List every line in the entries below that contains the word "this", copying each line in full.

#### INFORMATION GIVEN ####

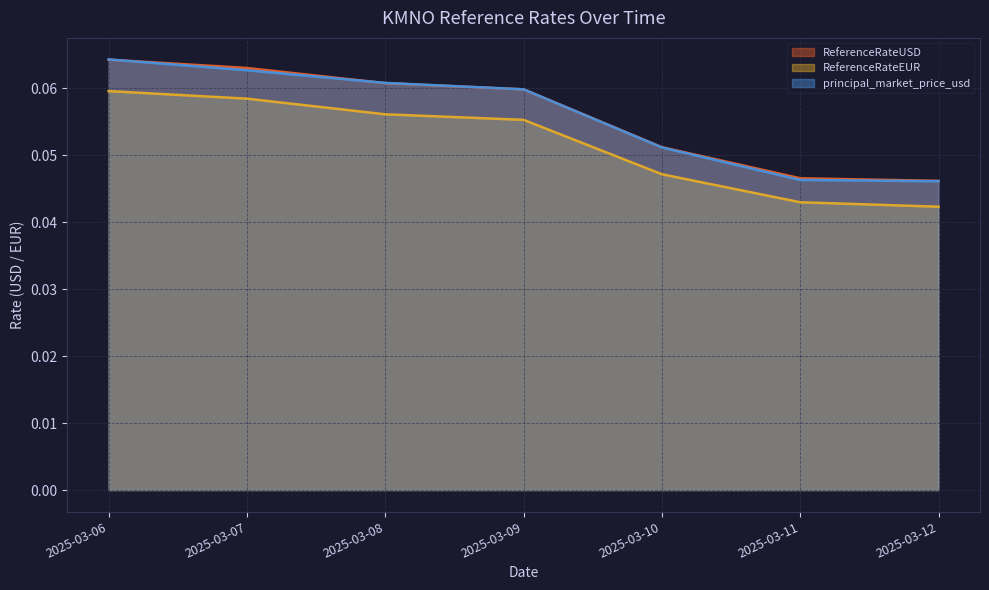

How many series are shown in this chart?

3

####
#### INFORMATION GIVEN ####

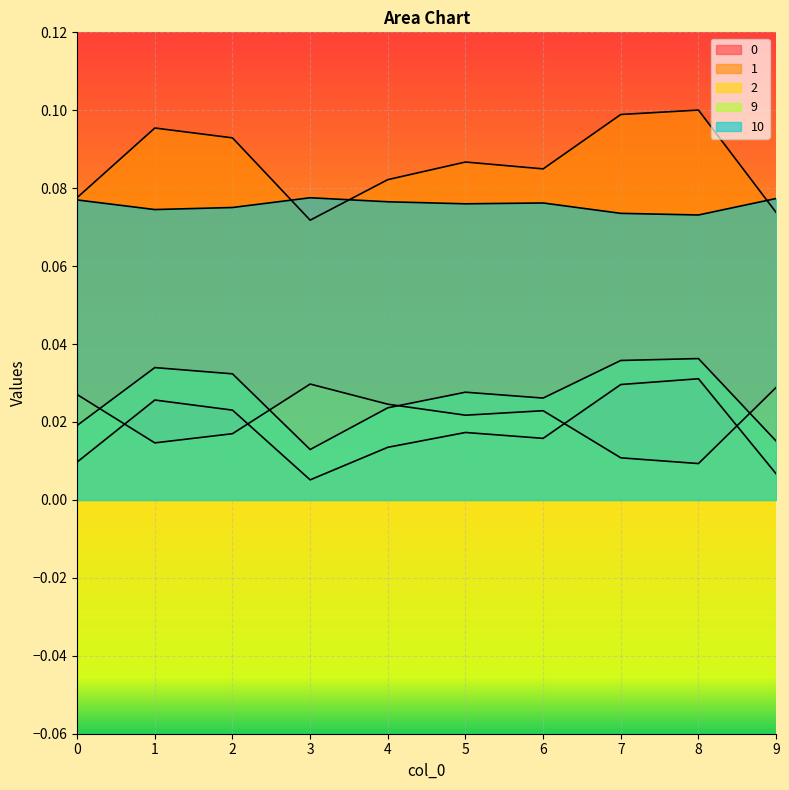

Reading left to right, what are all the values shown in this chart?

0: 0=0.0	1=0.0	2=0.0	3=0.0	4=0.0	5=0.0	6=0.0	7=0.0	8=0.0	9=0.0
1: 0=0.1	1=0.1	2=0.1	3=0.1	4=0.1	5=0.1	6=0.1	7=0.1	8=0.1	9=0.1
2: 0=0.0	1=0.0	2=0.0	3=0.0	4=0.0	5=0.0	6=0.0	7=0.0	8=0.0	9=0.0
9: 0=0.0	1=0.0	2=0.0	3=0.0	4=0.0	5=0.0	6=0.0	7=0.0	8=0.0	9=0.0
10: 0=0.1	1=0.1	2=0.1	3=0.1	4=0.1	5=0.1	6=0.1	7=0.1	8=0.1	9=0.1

####

■ RESPONSE:
How many series are shown in this chart?
Reading left to right, what are all the values shown in this chart?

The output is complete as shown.